Segment Open

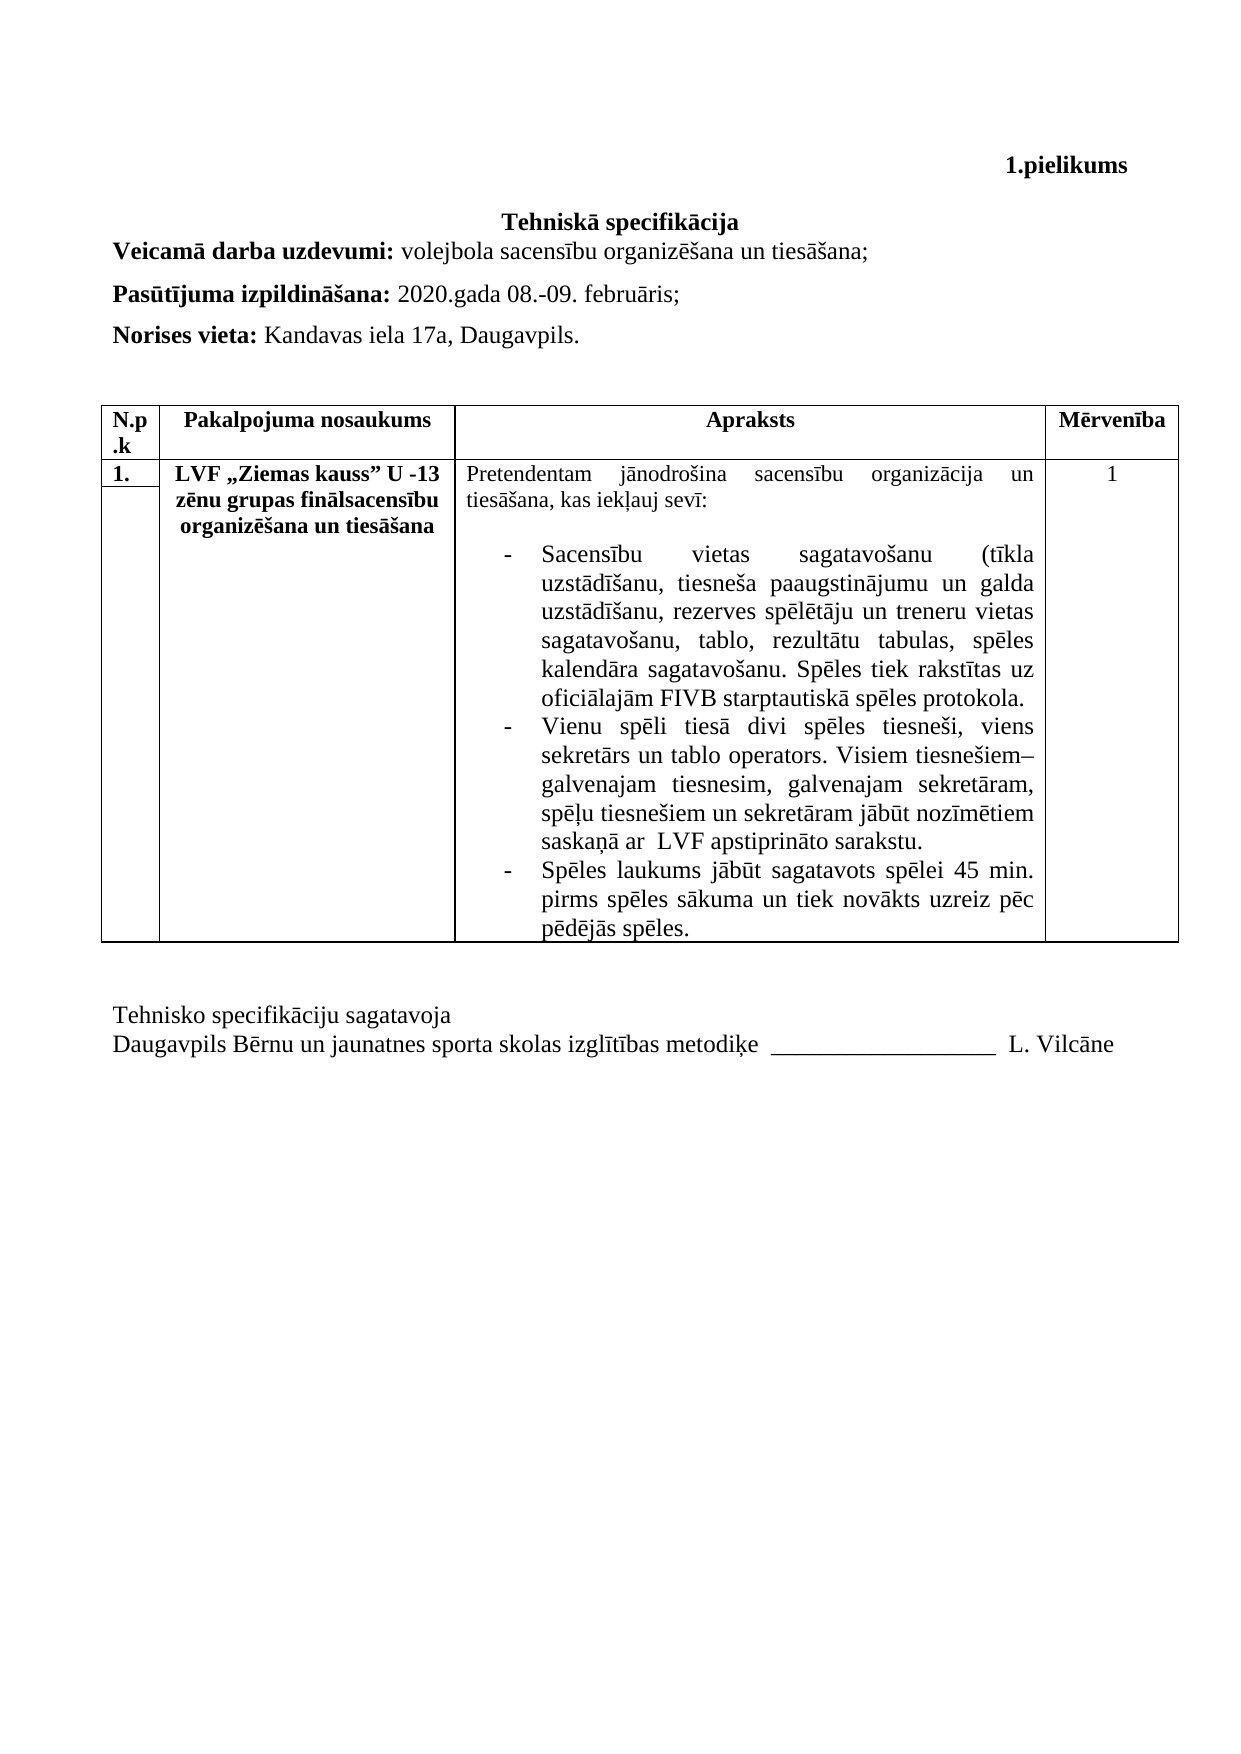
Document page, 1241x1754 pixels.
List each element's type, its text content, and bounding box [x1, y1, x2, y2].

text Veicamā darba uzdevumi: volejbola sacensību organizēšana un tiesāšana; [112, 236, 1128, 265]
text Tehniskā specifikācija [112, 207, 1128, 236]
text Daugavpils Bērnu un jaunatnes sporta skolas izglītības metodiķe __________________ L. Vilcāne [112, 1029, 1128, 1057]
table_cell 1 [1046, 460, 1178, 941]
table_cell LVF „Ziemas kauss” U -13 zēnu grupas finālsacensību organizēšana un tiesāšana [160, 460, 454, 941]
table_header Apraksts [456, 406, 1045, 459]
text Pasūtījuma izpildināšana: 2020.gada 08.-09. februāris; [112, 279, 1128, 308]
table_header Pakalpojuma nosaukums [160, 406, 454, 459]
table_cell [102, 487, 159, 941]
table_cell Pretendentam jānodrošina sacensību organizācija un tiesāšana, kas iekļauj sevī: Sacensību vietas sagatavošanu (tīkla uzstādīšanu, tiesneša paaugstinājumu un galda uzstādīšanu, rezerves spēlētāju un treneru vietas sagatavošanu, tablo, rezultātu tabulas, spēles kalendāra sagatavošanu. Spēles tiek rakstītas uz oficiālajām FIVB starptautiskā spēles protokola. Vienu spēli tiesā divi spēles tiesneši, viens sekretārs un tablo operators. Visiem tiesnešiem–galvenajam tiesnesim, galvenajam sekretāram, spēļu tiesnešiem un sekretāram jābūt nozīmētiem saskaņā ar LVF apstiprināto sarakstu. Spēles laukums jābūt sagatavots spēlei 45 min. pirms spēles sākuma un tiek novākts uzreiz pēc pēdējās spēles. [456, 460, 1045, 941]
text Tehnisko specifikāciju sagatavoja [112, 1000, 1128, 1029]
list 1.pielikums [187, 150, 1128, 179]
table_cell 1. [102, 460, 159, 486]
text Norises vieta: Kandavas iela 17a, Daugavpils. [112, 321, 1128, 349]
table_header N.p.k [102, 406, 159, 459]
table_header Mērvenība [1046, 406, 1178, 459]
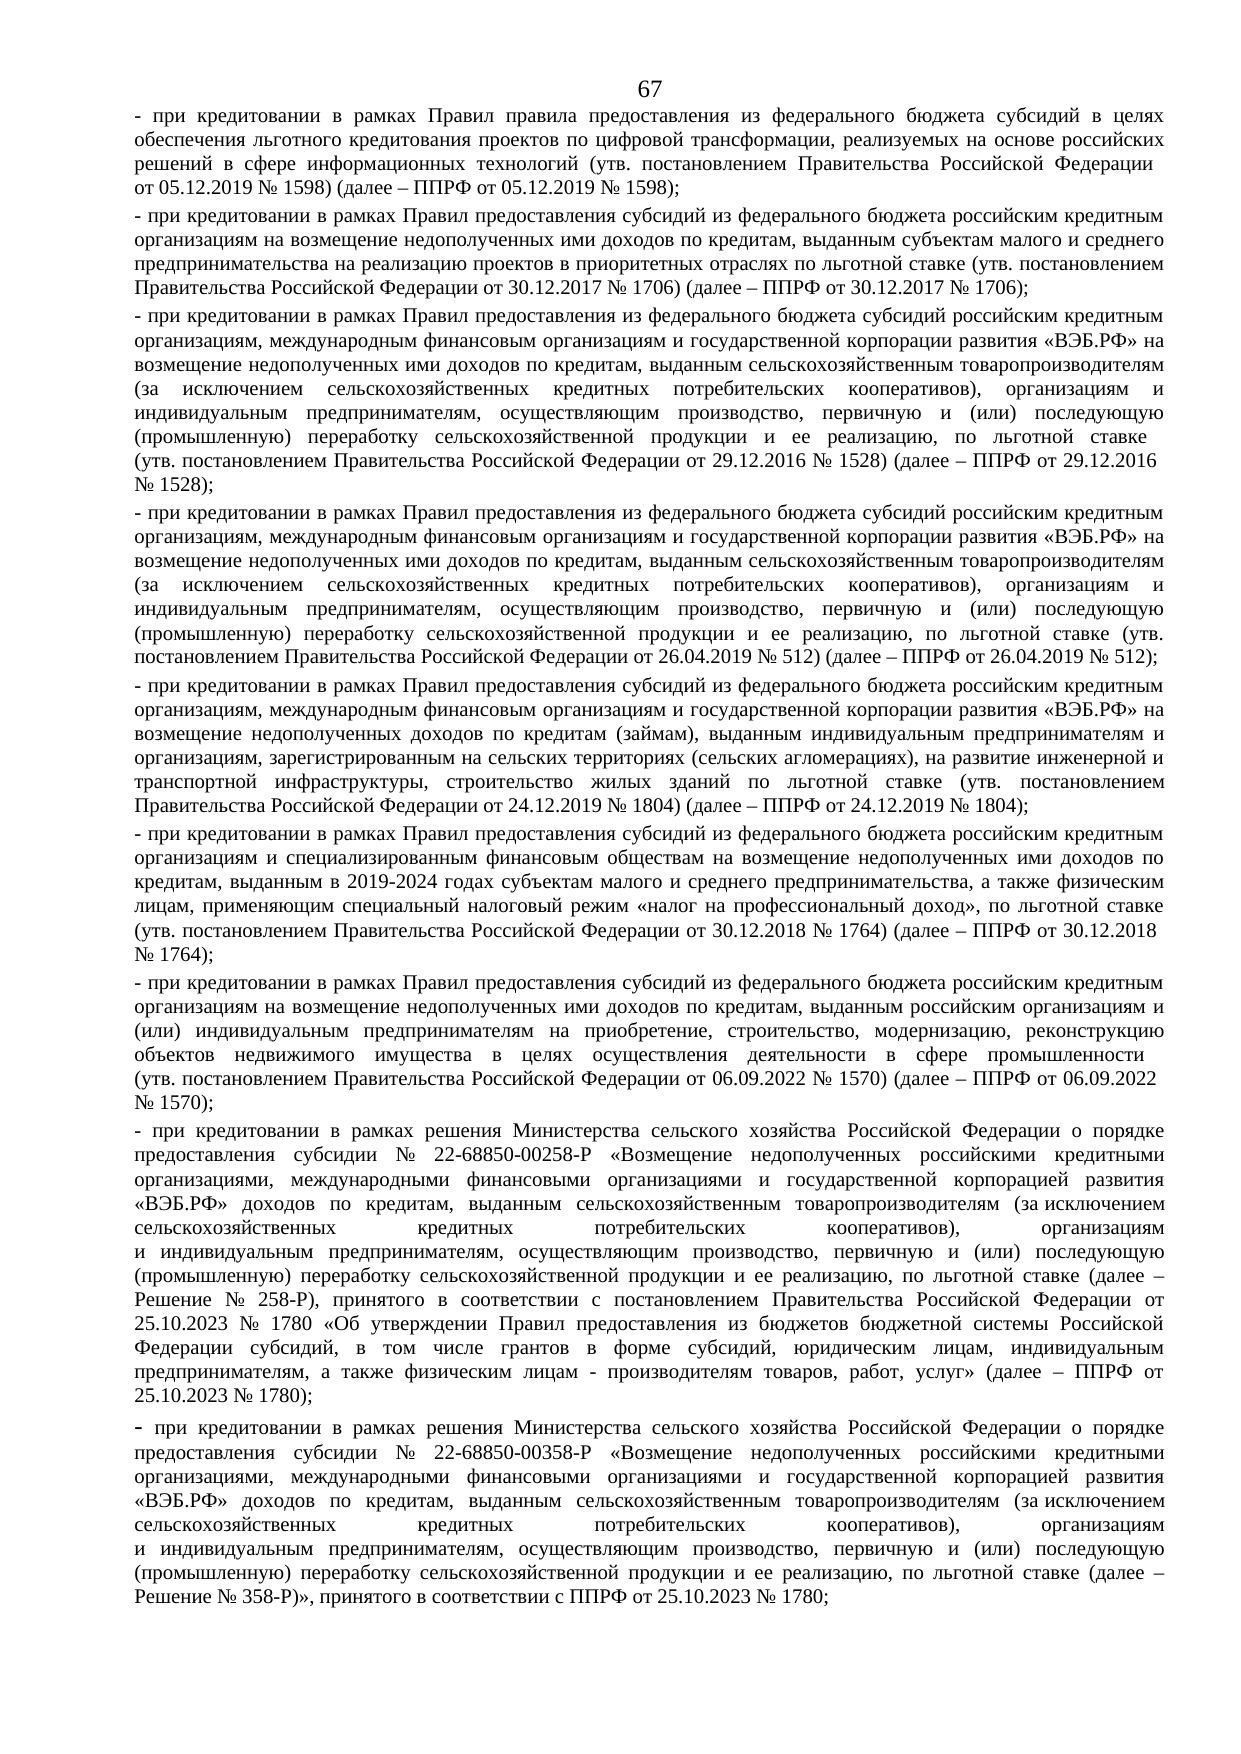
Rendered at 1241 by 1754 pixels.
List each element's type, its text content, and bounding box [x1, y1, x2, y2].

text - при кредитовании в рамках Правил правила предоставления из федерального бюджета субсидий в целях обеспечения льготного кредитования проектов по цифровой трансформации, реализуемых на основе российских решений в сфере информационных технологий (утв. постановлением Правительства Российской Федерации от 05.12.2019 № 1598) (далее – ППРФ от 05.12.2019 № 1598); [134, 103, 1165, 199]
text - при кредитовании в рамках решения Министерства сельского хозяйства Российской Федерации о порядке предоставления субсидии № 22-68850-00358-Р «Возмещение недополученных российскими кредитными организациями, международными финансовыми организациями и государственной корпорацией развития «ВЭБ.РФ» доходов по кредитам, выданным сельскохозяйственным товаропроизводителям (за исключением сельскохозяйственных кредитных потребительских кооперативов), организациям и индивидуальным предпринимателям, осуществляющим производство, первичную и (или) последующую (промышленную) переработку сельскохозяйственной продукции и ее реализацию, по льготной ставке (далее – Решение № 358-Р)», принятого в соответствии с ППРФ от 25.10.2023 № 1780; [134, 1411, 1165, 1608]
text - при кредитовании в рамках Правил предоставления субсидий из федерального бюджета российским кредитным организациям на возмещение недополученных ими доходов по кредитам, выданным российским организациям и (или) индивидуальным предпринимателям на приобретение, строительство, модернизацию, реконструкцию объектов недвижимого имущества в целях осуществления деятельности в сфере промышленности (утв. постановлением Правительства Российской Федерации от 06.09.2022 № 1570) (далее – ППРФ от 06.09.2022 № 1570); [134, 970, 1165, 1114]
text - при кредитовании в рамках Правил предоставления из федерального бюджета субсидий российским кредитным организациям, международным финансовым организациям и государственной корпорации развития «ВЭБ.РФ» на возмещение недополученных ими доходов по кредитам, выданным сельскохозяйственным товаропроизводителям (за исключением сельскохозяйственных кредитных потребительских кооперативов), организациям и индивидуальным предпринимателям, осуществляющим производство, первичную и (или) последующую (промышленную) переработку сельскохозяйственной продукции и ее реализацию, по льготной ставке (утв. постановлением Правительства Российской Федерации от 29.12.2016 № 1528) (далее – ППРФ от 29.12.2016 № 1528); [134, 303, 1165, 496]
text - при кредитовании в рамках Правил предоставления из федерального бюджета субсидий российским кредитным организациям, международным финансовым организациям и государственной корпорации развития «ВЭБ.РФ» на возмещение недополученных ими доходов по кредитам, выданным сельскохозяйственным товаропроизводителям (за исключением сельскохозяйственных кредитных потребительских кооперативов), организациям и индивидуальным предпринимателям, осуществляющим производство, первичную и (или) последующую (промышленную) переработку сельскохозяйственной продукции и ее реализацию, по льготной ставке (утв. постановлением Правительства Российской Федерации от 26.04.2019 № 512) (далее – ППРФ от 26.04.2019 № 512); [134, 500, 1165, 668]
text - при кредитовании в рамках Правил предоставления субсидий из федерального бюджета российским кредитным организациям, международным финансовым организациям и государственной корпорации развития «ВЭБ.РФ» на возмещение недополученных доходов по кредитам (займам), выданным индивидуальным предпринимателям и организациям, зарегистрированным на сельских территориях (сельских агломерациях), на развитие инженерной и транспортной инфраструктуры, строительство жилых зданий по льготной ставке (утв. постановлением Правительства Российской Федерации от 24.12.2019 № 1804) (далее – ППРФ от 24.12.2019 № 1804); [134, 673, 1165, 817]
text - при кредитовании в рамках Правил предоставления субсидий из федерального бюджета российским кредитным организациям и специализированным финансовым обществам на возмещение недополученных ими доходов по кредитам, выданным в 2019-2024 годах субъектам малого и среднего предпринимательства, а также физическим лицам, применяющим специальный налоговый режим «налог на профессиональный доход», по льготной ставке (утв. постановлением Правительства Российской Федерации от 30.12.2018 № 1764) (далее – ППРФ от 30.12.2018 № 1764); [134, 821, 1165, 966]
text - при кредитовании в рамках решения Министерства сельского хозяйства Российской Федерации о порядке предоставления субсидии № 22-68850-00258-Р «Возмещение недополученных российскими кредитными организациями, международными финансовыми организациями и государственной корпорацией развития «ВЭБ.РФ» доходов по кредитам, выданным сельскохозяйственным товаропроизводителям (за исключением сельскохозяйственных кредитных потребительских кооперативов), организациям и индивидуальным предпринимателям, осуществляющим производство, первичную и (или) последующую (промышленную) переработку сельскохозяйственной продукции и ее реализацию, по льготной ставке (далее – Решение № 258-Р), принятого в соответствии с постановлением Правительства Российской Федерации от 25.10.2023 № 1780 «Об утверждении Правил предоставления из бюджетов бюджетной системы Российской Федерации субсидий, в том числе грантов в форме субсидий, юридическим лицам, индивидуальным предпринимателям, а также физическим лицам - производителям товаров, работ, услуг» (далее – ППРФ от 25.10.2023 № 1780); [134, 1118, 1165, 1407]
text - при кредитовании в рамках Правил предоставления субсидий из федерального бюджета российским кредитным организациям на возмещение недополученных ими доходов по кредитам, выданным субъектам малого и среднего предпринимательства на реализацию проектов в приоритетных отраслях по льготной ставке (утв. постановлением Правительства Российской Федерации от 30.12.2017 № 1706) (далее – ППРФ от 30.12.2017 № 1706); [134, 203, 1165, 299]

Segment Closed

— PROBLEM —
Whenever the word "organizēšana" occurs in a line above, copy that line.

— ANSWER BOX —
text Veicamā darba uzdevumi: volejbola sacensību organizēšana un tiesāšana; [112, 236, 1128, 265]
table_cell LVF „Ziemas kauss” U -13 zēnu grupas finālsacensību organizēšana un tiesāšana [160, 460, 454, 941]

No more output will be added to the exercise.